# What you are asked to do
Copy out the part of the material that opens with the line containing "For users to" and closes with the line containing "Note: you can", including both of those lines, and reproduce only that part without any change.
-----
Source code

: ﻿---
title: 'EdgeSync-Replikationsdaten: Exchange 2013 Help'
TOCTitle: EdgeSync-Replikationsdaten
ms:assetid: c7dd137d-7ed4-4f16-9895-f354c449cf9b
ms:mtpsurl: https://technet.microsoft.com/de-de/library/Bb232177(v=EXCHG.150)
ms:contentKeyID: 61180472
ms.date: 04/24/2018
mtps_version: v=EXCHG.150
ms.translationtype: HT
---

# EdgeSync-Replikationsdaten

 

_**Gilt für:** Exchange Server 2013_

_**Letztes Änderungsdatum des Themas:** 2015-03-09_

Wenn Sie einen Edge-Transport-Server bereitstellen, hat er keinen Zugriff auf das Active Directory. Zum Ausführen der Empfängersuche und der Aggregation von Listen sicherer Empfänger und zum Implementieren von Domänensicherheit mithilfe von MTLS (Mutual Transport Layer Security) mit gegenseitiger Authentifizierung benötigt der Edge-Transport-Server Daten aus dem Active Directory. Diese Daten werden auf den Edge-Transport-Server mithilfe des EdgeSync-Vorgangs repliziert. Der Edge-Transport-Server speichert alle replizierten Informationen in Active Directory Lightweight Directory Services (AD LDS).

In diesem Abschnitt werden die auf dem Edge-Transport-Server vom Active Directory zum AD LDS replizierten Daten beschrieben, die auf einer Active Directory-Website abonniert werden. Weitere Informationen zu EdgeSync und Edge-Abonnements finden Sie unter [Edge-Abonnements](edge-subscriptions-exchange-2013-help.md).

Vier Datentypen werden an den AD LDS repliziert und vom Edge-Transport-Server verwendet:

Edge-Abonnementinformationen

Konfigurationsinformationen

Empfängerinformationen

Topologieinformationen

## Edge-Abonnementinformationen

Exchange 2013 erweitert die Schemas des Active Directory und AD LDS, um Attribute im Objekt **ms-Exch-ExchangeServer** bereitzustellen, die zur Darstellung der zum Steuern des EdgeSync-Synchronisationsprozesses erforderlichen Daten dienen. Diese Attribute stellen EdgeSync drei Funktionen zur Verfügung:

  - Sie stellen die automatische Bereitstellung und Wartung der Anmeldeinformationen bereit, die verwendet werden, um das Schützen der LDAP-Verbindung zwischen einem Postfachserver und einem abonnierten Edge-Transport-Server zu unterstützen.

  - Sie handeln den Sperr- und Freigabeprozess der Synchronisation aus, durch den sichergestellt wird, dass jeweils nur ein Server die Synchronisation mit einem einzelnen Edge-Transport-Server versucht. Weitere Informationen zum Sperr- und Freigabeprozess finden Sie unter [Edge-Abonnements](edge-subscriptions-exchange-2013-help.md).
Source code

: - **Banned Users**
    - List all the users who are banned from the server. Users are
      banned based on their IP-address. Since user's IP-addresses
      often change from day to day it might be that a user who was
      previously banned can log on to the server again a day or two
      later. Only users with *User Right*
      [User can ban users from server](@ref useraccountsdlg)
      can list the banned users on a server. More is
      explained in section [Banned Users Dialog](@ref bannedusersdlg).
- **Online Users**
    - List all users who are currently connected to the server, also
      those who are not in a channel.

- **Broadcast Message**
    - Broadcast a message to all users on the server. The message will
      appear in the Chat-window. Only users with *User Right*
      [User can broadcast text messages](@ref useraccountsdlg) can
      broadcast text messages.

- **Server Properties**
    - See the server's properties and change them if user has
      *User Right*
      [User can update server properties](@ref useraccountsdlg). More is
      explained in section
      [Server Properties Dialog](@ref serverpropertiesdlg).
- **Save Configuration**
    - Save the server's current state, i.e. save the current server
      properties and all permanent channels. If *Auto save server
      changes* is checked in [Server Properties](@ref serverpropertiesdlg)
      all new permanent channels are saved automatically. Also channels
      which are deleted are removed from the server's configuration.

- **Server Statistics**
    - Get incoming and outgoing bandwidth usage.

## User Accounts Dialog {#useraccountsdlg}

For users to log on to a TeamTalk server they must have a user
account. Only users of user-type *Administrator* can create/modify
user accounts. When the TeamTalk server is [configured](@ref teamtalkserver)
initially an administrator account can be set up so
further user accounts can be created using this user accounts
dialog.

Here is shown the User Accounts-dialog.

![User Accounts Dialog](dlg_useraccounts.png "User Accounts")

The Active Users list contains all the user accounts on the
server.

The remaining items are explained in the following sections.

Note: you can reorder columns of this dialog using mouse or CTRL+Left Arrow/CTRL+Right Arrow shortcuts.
-----
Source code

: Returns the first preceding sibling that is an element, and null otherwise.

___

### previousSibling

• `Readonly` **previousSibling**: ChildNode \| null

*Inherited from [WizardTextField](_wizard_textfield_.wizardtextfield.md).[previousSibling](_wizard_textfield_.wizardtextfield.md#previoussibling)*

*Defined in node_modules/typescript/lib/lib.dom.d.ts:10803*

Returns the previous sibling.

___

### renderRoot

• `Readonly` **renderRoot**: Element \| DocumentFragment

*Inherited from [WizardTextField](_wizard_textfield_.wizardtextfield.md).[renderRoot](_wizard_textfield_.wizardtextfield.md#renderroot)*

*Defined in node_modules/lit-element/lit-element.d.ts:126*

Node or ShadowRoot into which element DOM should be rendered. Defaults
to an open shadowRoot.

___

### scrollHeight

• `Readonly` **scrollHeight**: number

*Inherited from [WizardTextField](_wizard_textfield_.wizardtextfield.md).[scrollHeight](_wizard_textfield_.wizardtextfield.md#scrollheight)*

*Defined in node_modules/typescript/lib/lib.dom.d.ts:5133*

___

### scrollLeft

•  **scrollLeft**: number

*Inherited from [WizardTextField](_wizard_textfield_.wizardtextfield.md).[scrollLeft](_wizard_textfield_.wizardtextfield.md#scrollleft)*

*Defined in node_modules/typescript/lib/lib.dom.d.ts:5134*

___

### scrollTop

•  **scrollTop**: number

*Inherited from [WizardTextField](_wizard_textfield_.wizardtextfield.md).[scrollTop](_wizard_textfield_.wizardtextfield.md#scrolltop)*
-----
# Result of this exercise
For users to log on to a TeamTalk server they must have a user
account. Only users of user-type *Administrator* can create/modify
user accounts. When the TeamTalk server is [configured](@ref teamtalkserver)
initially an administrator account can be set up so
further user accounts can be created using this user accounts
dialog.

Here is shown the User Accounts-dialog.

![User Accounts Dialog](dlg_useraccounts.png "User Accounts")

The Active Users list contains all the user accounts on the
server.

The remaining items are explained in the following sections.

Note: you can reorder columns of this dialog using mouse or CTRL+Left Arrow/CTRL+Right Arrow shortcuts.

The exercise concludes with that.